Although usually the ones that ultimately see him are those that are just about to bite the dust, there are a few acceptions. Wizards, for one thing, and as mentioned before, children who have the capacity to believe in things adults refuse to. Usually those who's time is due don't care to see Death. He isn't exactly one of those that people look forward to seeing. So Death makes an effort to be more….likeable. His escapades as the Hogfather (Discworld's version of Santa Claus) gave him a taste of what it felt like for people to actually look forward to seeing him rather than dread it.
As Death, he knows no fear, because in the end there is only death, and it'd be rather silly to fear himself. While his list of acquaintances is quite vast, his list of close friends is quite short. And then there are his fellow Riders of the Apocralypse that double as his drinking buddies. Death is always rather calm, and one might even go so far as to say, lacking in emotion. But then, there is only so much emotion that a skull can convey. Death always speaks IN CAPITALS, but it's amazing how much of a difference something said conversationally, and something said in more… demanding tones can be.
Death is a reaper of souls. This does not mean he goes on wonton acts of killing things, for that is not his job. His job is merely to release the souls of those that have reached the end of their patheticly short mortal lives to be ushered on to the next. Sometimes someone will have it in their heads to challenge Death to a game, but they ultimately end up losing. As the Grim Reaper, he's rather proficient with a scythe, whether for broad, wheat-cleaving manuevers or more surgical, minute procedures. He also owns a sword, which he keeps in an umbrella holder by the front door of his abode. Death is able to replicate things as he's seen them, but when it comes down to actual working ability for some things, he just hasn't grasped the knack. He doesn't think in dimensions, has no sense of proportion. Taking a walk through his domain is bound to give anyone with a solid mind for physics and engineering a large headache. He is not restricted to time, and can stop it when he finds the need to.

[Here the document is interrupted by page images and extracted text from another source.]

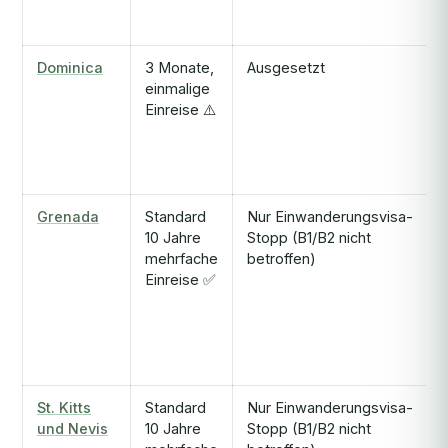
Dominica
3 Monate,
Ausgesetzt
einmalige
Einreise ⚠️
Grenada
Standard
Nur Einwanderungsvisa-
10 Jahre
Stopp (B1/B2 nicht
mehrfache
betroffen)
Einreise ✅
St. Kitts
Standard
Nur Einwanderungsvisa-
und Nevis
10 Jahre
Stopp (B1/B2 nicht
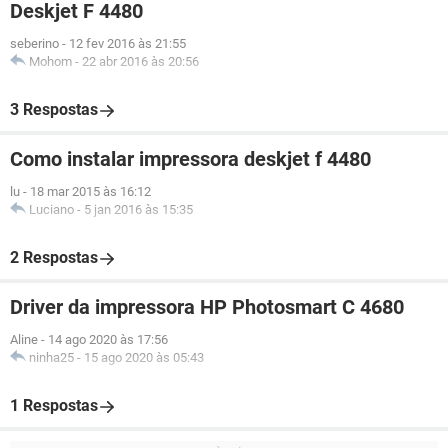
Deskjet F 4480
seberino
-
12 fev 2016 às 21:55
Mohom
-
22 abr 2016 às 20:56
3 Respostas
Como instalar impressora deskjet f 4480
lu
-
18 mar 2015 às 16:12
Luciano
-
5 jan 2016 às 15:35
2 Respostas
Driver da impressora HP Photosmart C 4680
Aline
-
14 ago 2020 às 17:56
ninha25
-
15 ago 2020 às 05:43
1 Respostas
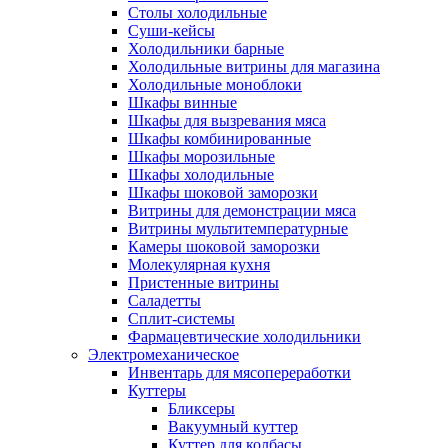
Столы холодильные
Суши-кейсы
Холодильники барные
Холодильные витрины для магазина
Холодильные моноблоки
Шкафы винные
Шкафы для вызревания мяса
Шкафы комбинированные
Шкафы морозильные
Шкафы холодильные
Шкафы шоковой заморозки
Витрины для демонстрации мяса
Витрины мультитемпературные
Камеры шоковой заморозки
Молекулярная кухня
Пристенные витрины
Саладетты
Сплит-системы
Фармацевтические холодильники
Электромеханическое
Инвентарь для мясопереработки
Куттеры
Бликсеры
Вакуумный куттер
Куттер для колбасы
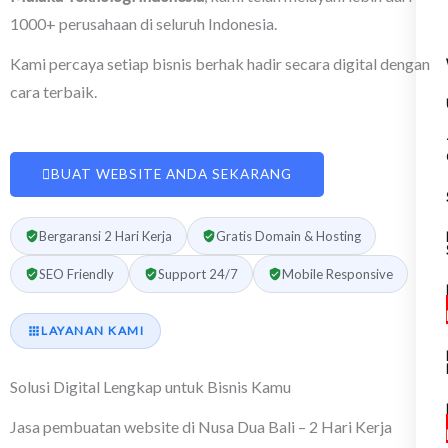
1000+ perusahaan di seluruh Indonesia.
Kami percaya setiap bisnis berhak hadir secara digital dengan
cara terbaik.
BUAT WEBSITE ANDA SEKARANG
Bergaransi 2 Hari Kerja
Gratis Domain & Hosting
SEO Friendly
Support 24/7
Mobile Responsive
LAYANAN KAMI
Solusi Digital Lengkap untuk Bisnis Kamu
Jasa pembuatan website di Nusa Dua Bali – 2 Hari Kerja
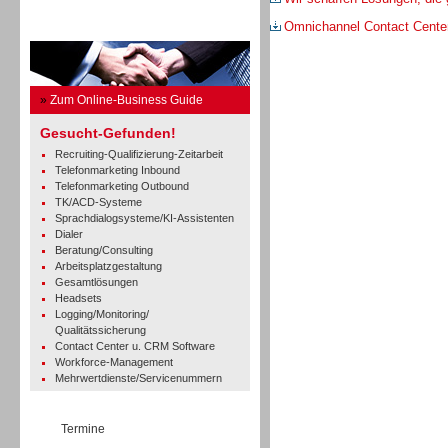
Omnichannel Contact Cente
Business Guide
»
Zum Online-Business Guide
Gesucht-Gefunden!
Recruiting-Qualifizierung-Zeitarbeit
Telefonmarketing Inbound
Telefonmarketing Outbound
TK/ACD-Systeme
Sprachdialogsysteme/KI-Assistenten
Dialer
Beratung/Consulting
Arbeitsplatzgestaltung
Gesamtlösungen
Headsets
Logging/Monitoring/
Qualitätssicherung
Contact Center u. CRM Software
Workforce-Management
Mehrwertdienste/Servicenummern
Termine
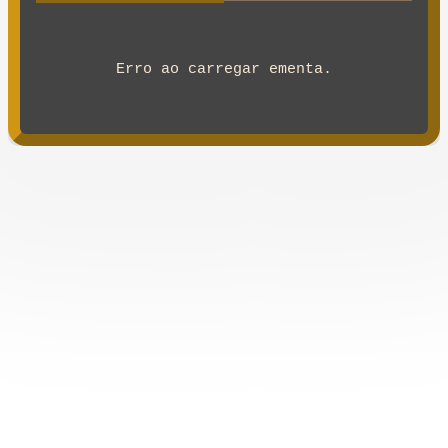
Erro ao carregar ementa.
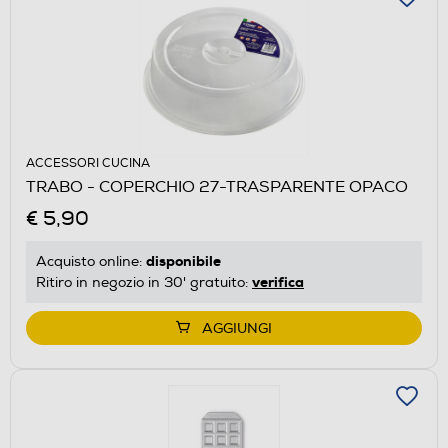
ACCESSORI CUCINA
TRABO - COPERCHIO 27-TRASPARENTE OPACO
€ 5,90
disponibile
Acquisto online:
verifica
Ritiro in negozio in 30' gratuito:
AGGIUNGI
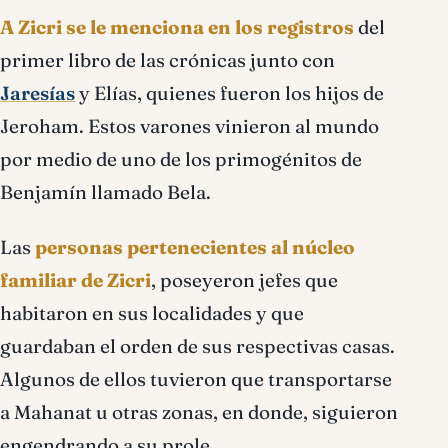
A Zicri se le menciona en los registros
del
primer libro de las crónicas junto con
Jaresías
y Elías, quienes fueron los hijos de
Jeroham. Estos varones vinieron al mundo
por medio de uno de los primogénitos de
Benjamín llamado Bela.
Las
personas pertenecientes al núcleo
familiar de Zicri
, poseyeron jefes que
habitaron en sus localidades y que
guardaban el orden de sus respectivas casas.
Algunos de ellos tuvieron que transportarse
a Mahanat u otras zonas, en donde, siguieron
engendrando a su prole.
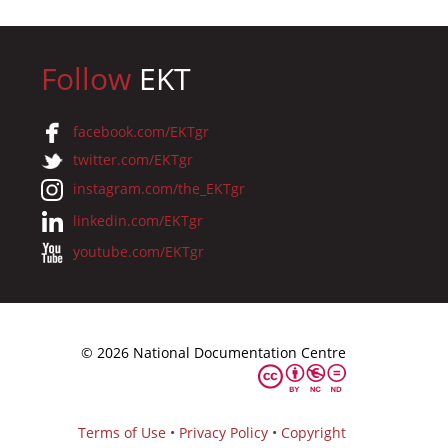
Follow
EKT
facebook.com/EKTgr
twitter.com/EKTgr
instagram.com/the_EKTgr
linkedin.com/EKTgr
youtube.com/EKTgr
© 2026 National Documentation Centre
Terms of Use
•
Privacy Policy
•
Copyright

Doors are no obstacle for him since he can pass through walls. He can never get lost, always knowing where he is, be it some twenty thousand leagues beneath the sea or in one of those dastardly hedge mazes. Being Death, he has never had life, although he has experienced it once. He is quite sensitive to matters concerning the existing and the non- able to tell right away if something is amiss. Of course, whether he can do something about it is another thing entirely. Getting around is a breeze since he can open doors in timespace and simply step from one place to another. But for going places in style, there's always his horse, Binky.
Death can relate to everyone, sooner or later.